Spark-Riak Connector Add-on (Riak TS)
Table Range Query Partitioning
Riak TS range queries are limited to a maximum of 5 quanta (see Querying Data in Riak TS). To work around this limitation or simply achieve higher read performance, large ranges can be split into smaller sub-ranges at partitioning time.
To use this functionality, you must provide the following options:
spark.riak.partitioning.ts-range-field-name
to identify quantized fieldspark.riak.input.split.count
to identify number of partitions/subranges (default value is10
)
For example:
val df = sqlContext.read
.option("spark.riak.input.split.count", "5")
.option("spark.riak.partitioning.ts-range-field-name", "time")
.format("org.apache.spark.sql.riak")
.schema(schema)
.load(ts_table_name)
.filter(s"time >= CAST(111111 AS TIMESTAMP) AND time <= CAST(555555 AS TIMESTAMP) AND col1 = 'val1'")
df = sqlContext.read \
.option("spark.riak.input.split.count", "5") \
.option("spark.riak.partitioning.ts-range-field-name", "time") \
.format("org.apache.spark.sql.riak") \
.schema(schema) \
.load(ts_table_name) \
.filter(s"time >= CAST(111111 AS TIMESTAMP) AND time <= CAST(555555 AS TIMESTAMP) AND col1 = 'val1'")

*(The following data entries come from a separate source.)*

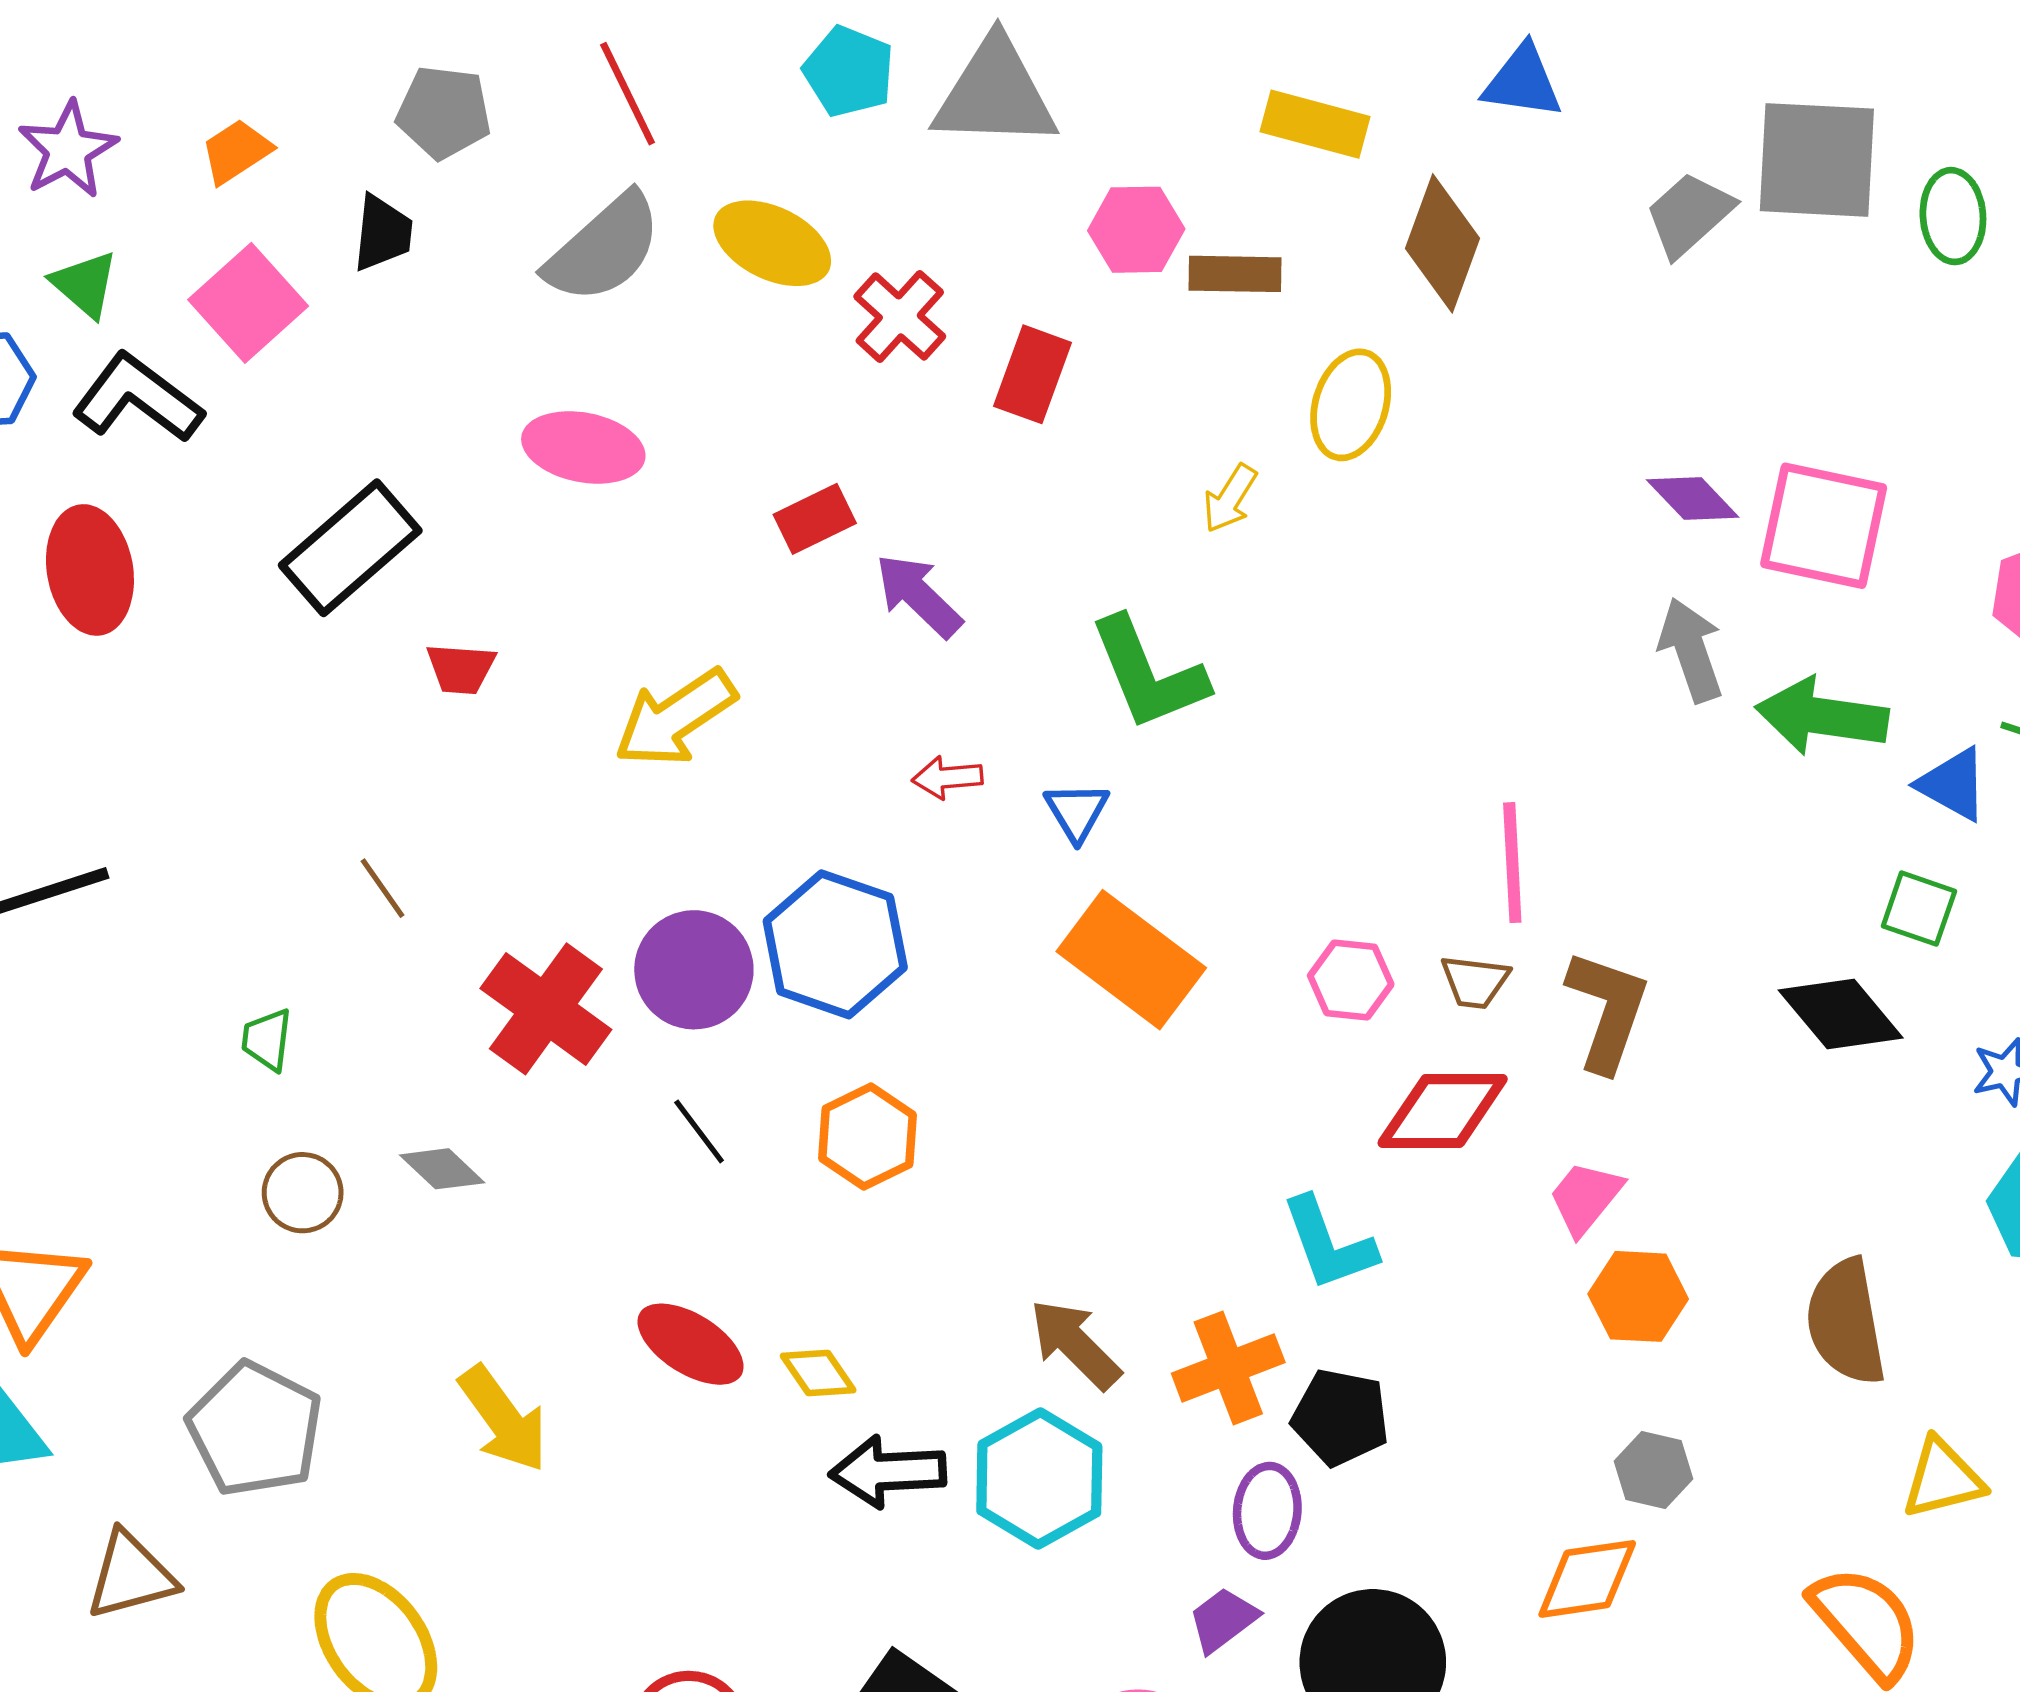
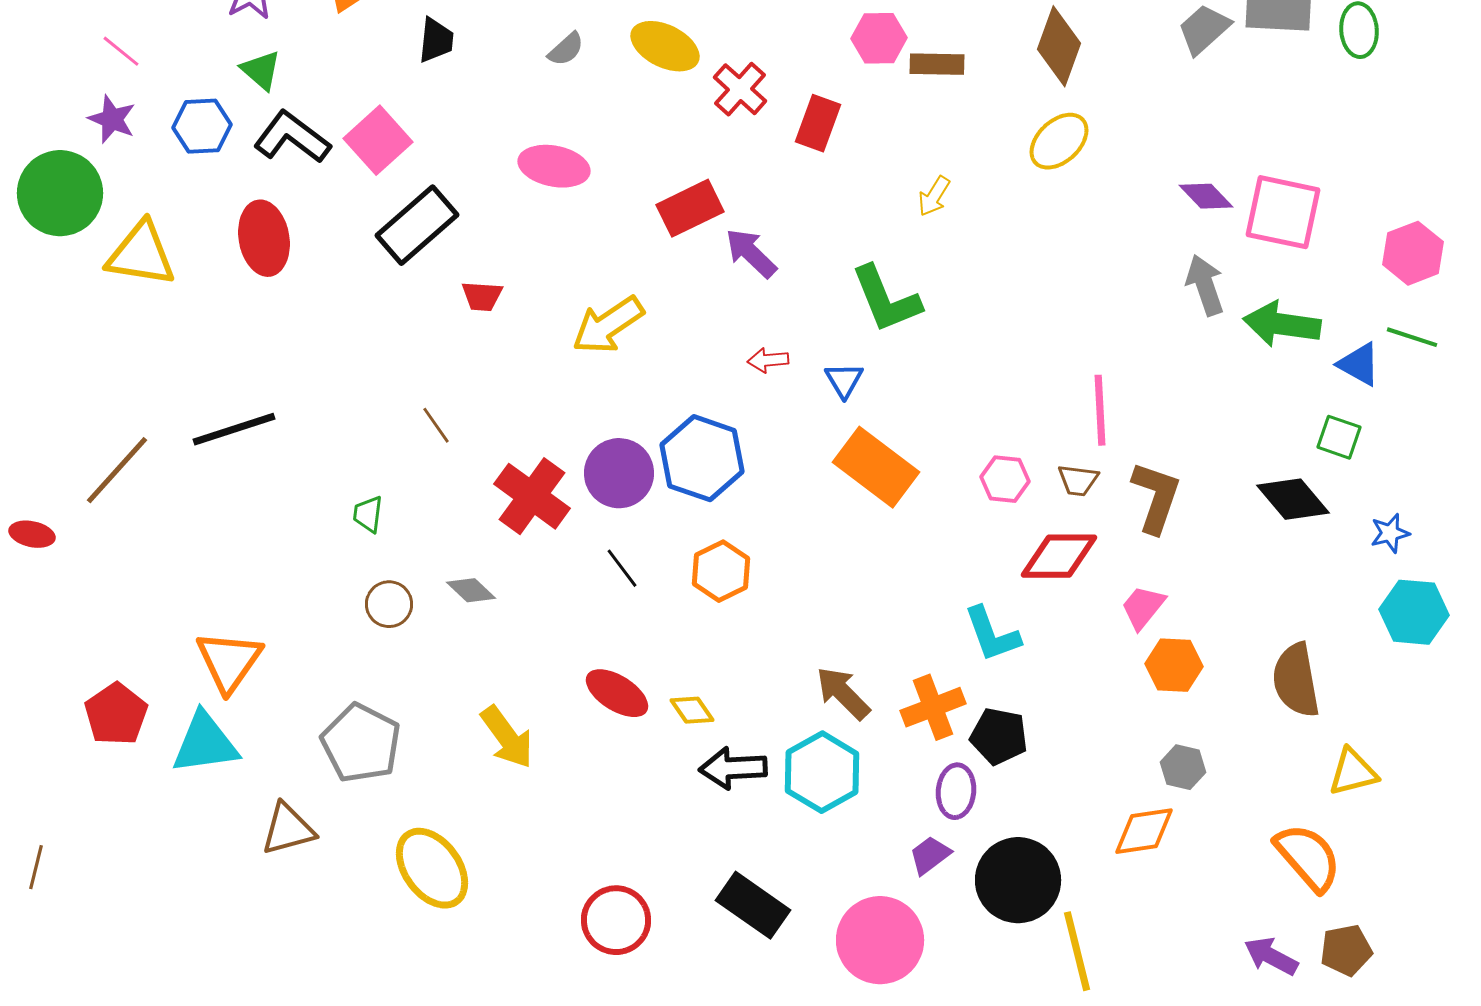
gray semicircle: (604, 248) -> (566, 49), size x0.5
pink square: (248, 303) -> (378, 140), moved
yellow ellipse: (1351, 405) -> (1059, 141), moved, turned 30
red rectangle: (815, 519) -> (690, 208), size x1.4

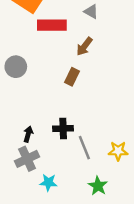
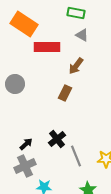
black cross: (63, 128) -> (57, 139), turned -36
black arrow: (28, 134) -> (26, 144), turned 32

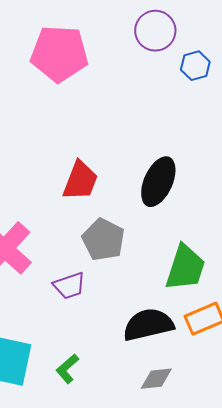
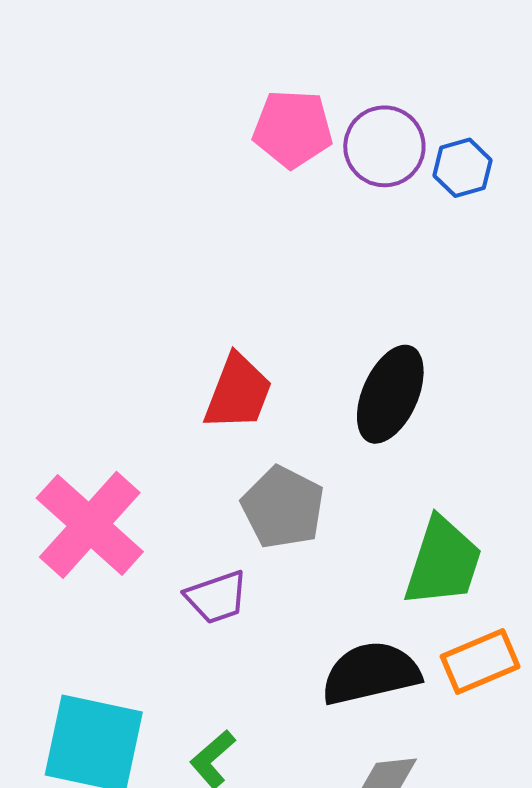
purple circle: (155, 31) -> (384, 146), moved
pink pentagon: (59, 54) -> (293, 129), moved, size x0.7

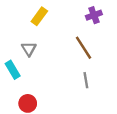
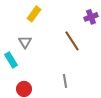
purple cross: (94, 15) -> (91, 17), moved
gray line: (86, 80) -> (65, 81), moved

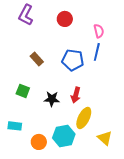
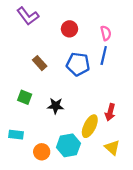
purple L-shape: (26, 15) -> (28, 16), turned -65
red circle: (65, 19) -> (69, 29), moved
red arrow: (76, 95) -> (110, 112), moved

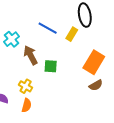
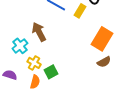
cyan cross: (11, 39) -> (20, 46), moved
green square: (51, 66) -> (51, 72), moved, turned -32

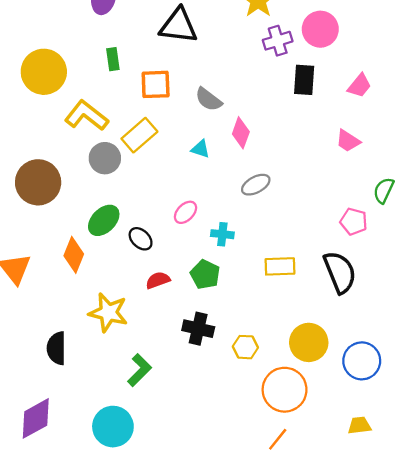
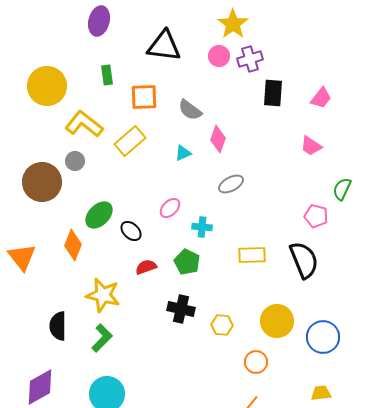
pink circle: (320, 29) -> (219, 56), moved, size x0.7
cyan triangle: (200, 149) -> (183, 153), turned -42
gray circle: (105, 158) -> (75, 161), moved, size x0.7
green L-shape: (139, 370) -> (102, 338), moved
orange circle: (285, 390) -> (256, 362), size x0.6

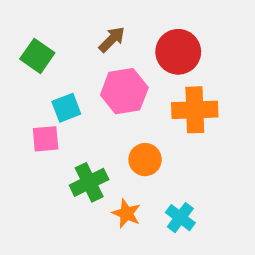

The initial range query will be split into 5 subqueries (one per each partition) as follows:
time >= CAST(111111 AS TIMESTAMP) AND time < CAST(222222 AS TIMESTAMP) AND col1 = 'val1'
time >= CAST(222222 AS TIMESTAMP) AND time < CAST(333333 AS TIMESTAMP) AND col1 = 'val1'
time >= CAST(333333 AS TIMESTAMP) AND time < CAST(444444 AS TIMESTAMP) AND col1 = 'val1'
time >= CAST(444444 AS TIMESTAMP) AND time < CAST(555555 AS TIMESTAMP) AND col1 = 'val1'
time >= CAST(555555 AS TIMESTAMP) AND time < CAST(555556 AS TIMESTAMP) AND col1 = 'val1'
Not providing the spark.riak.partitioning.ts-range-field-name
property will default to having a single partition with initial query.